『辛気臭い顔で何喋ってんだよ』


助かった。

マキとの間に気まずい空気が流れる中に

ビールを持った吉原登場。


『別に。今はお互い静かに酒の味を楽しんでたんだよ。』


こんな安居酒屋で酒の味も何もあったもんじゃないが。

それにしてもいいタイミングで登場してくれたもんだ。


『吉原さん今日のライブ最高でした!私凄い感動しちゃいました!』


さっきまでの僕との暗い会話で、下を向いてボソボソと喋っていた姿からは想像できないくらいの明るく大きな声でマキが吉原に話しかける。

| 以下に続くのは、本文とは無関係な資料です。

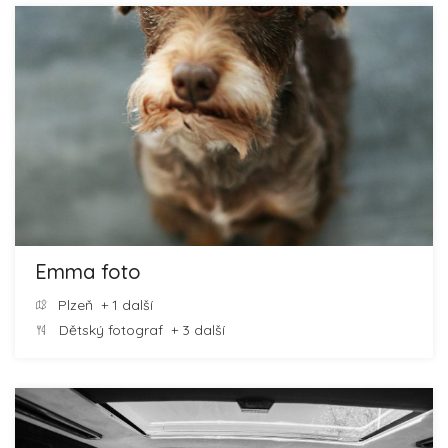
Emma foto
Plzeň
+ 1 další
Dětský fotograf
+ 3 další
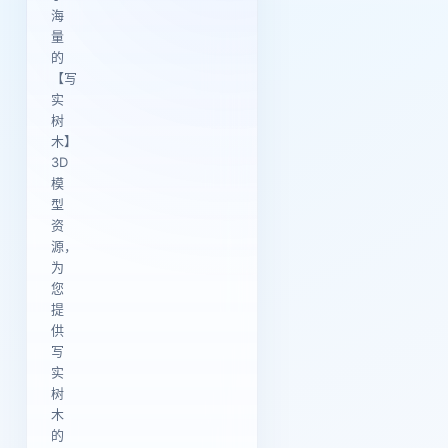
海
量
的
【写
实
树
木】
3D
模
型
资
源，
为
您
提
供
写
实
树
木
的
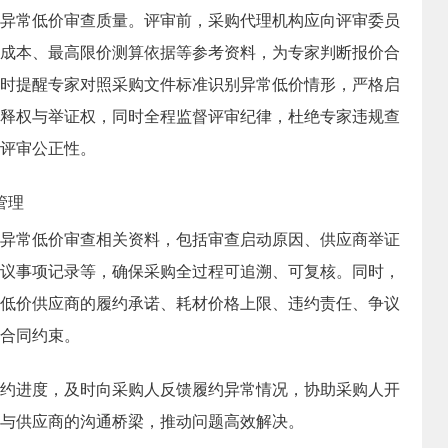
异常低价审查质量。评审前，采购代理机构应向评审委员
成本、最高限价测算依据等参考资料，为专家判断报价合
时提醒专家对照采购文件标准识别异常低价情形，严格启
释权与举证权，同时全程监督评审纪律，杜绝专家违规查
评审公正性。
管理
异常低价审查相关资料，包括审查启动原因、供应商举证
议事项记录等，确保采购全过程可追溯、可复核。同时，
低价供应商的履约承诺、耗材价格上限、违约责任、争议
合同约束。
约进度，及时向采购人反馈履约异常情况，协助采购人开
与供应商的沟通桥梁，推动问题高效解决。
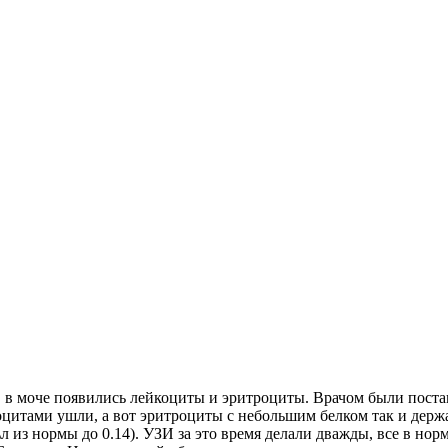
5г. в моче появились лейкоциты и эритроциты. Врачом были пост
оцитами ушли, а вот эритроциты с небольшим белком так и держа
л из нормы до 0.14). УЗИ за это время делали дважды, все в нор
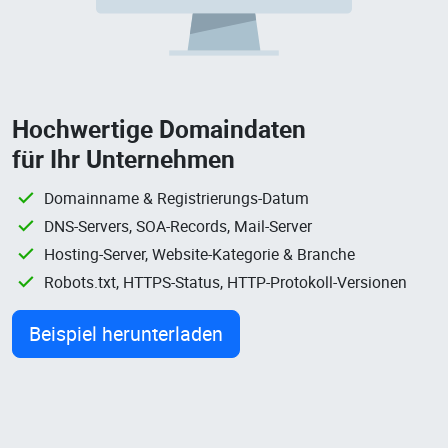
Hochwertige Domaindaten
für Ihr Unternehmen
Domainname & Registrierungs-Datum
DNS-Servers, SOA-Records, Mail-Server
Hosting-Server, Website-Kategorie & Branche
Robots.txt, HTTPS-Status, HTTP-Protokoll-Versionen
Beispiel herunterladen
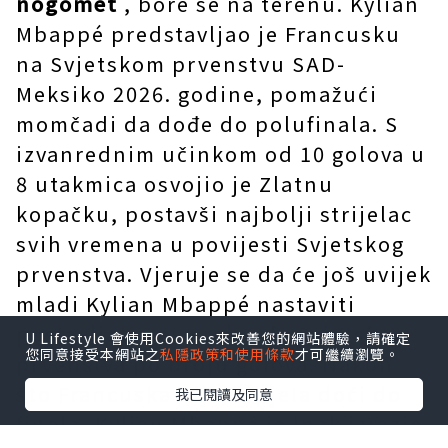
nogomet
, bore se na terenu. Kylian
Mbappé predstavljao je Francusku
na Svjetskom prvenstvu SAD-
Meksiko 2026. godine, pomažući
momčadi da dođe do polufinala. S
izvanrednim učinkom od 10 golova u
8 utakmica osvojio je Zlatnu
kopačku, postavši najbolji strijelac
svih vremena u povijesti Svjetskog
prvenstva. Vjeruje se da će još uvijek
mladi Kylian Mbappé nastaviti
postavljati nove rekorde Svjetskog
U Lifestyle 會使用Cookies來改善您的網站體驗，請確定
您同意接受本網站之
私隱政策和使用條款
才可繼續瀏覽。
prvenstva po broju golova. Nakon
što Francuska nije uspjela doći do
我已閱讀及同意
finala, Kylian Mbappé je ipak izrazio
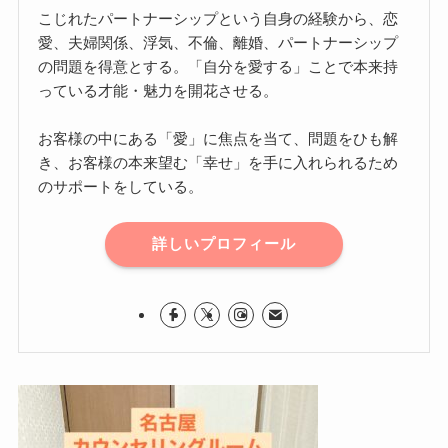
こじれたパートナーシップという自身の経験から、恋
愛、夫婦関係、浮気、不倫、離婚、パートナーシップ
の問題を得意とする。「自分を愛する」ことで本来持
っている才能・魅力を開花させる。
お客様の中にある「愛」に焦点を当て、問題をひも解
き、お客様の本来望む「幸せ」を手に入れられるため
のサポートをしている。
詳しいプロフィール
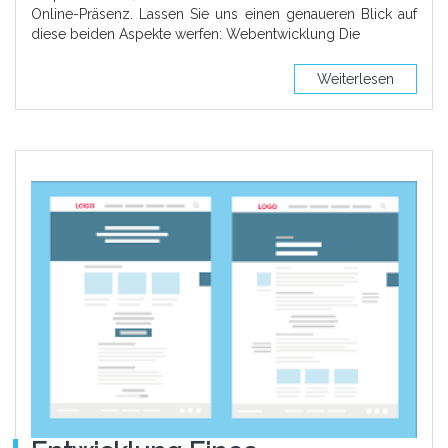
Online-Präsenz. Lassen Sie uns einen genaueren Blick auf
diese beiden Aspekte werfen: Webentwicklung Die
Weiterlesen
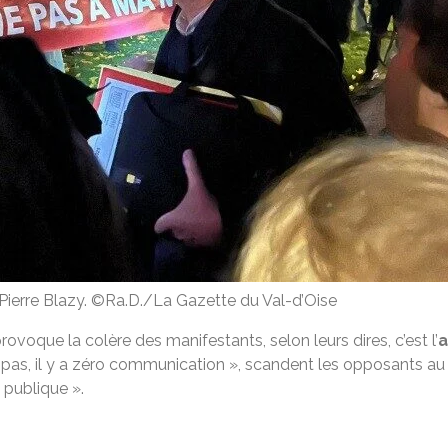
Pierre Blazy. ©Ra.D./La Gazette du Val-d’Oise
oque la colère des manifestants, selon leurs dires, c’est l’
a
 pas, il y a zéro communication », scandent les opposants au 
n publique ».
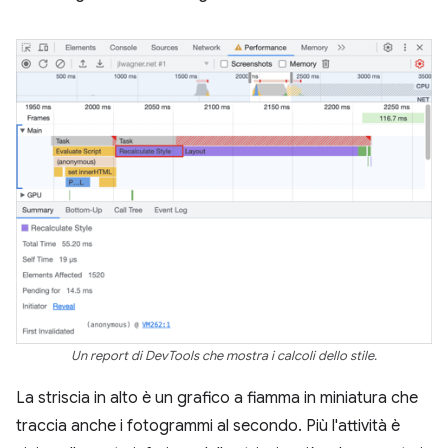
Un report di DevTools che mostra i calcoli dello stile.
La striscia in alto è un grafico a fiamma in miniatura che
traccia anche i fotogrammi al secondo. Più l'attività è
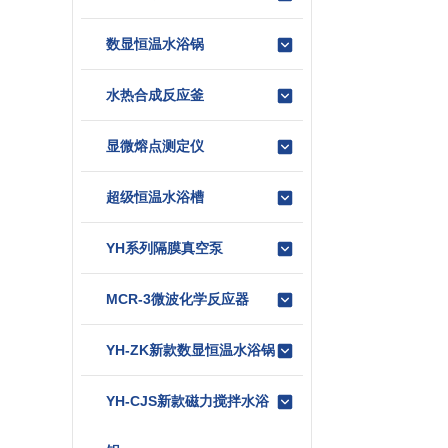
数显恒温水浴锅
水热合成反应釜
显微熔点测定仪
超级恒温水浴槽
YH系列隔膜真空泵
MCR-3微波化学反应器
YH-ZK新款数显恒温水浴锅
YH-CJS新款磁力搅拌水浴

『ありがとな。また次も来てくれよ。それでお互い自己紹介は終わってるのか?』


吉原にそう言われてマキはまた下を向く。

先ほどの気まずさを思い出したのだろう。

それに吉原が気付かないよう僕は無理して明るく振舞う


『とっくに終わってるよ。いい雰囲気になりそうだったのにお前が邪魔しにきたんだよ』


そう言うと僕はマキに『そうだよね』と笑いかける。

マキは一瞬僕に対して申し訳なさそうな顔をした後


『そうですよー吉原さんのお邪魔虫ー!』


とおどけて見せた。


『なんだよそれ。今晩は俺がマキをお持ち帰りしようと思ってたのにさ。』


吉原も笑う。

ようやく本当に場が和み、そこからは3人で今夜の吉原のライブについて楽しく話をした。

酒を飲んで楽しく楽しく。

一ヶ月間黙々とサクラの仕事をしていただけの僕にはたまらなく楽しい時間だった。

メールしてただけの一ヶ月。

知らない人を騙してただけの一ヶ月。

騙して騙して騙して騙して

お金を搾り取れるだけ搾り取る。

毎日それの繰り返し。

望んで飛び込んだ状況だったが

サクラに全くの罪悪感が無くなったわけでは無く

いつか警察に捕まるんじゃないだろうか?という恐怖心などもあり

酒の力を借りなければ寝れない夜もあった。

そんな毎日から考えると今この時は夢のような時間。

乾杯後のマキとの会話で現実に引き戻されそうになったが

今夜はライブハウスで吉原のライブを見てから今まで本当に楽しい時間を過ごせている。

今現在吉原が目を輝かせながら話をしている、メジャーデビューが叶いそうだという話。

口に入れた枝豆が飛び出るほどに興奮しながら話すその姿に

腹を抱えて笑いながらも僕自身もワクワクした。

社会の最底辺で働ているはずの三人とは思えない程に明るく夢のある会話。

今夜はサクラの仕事の事を忘れ楽しめるだけ楽しもう

友の夢に興奮し成功を信じ

とことこん呑んで

とことん笑おう。

全てを忘れ

とことん

とことん。

そう思った矢先だった。


『そうだそうだ、忘れてた。お前に聞きたい事あったんだった。』


ニヤニヤしながら吉原がビールを注いでくる。

すでにかなり酔っ払っている吉原が注ぐビールは泡だらけ。

自分で注ぐよ、ヘタクソ!と笑いながらビールを奪い

聞きたいことって何だと尋ねる。


『いやー面白い噂を耳にしてさ。お前が担当した客が3人死んだってマジかよ?』


吉原の無神経さに一気に現実に引き戻される。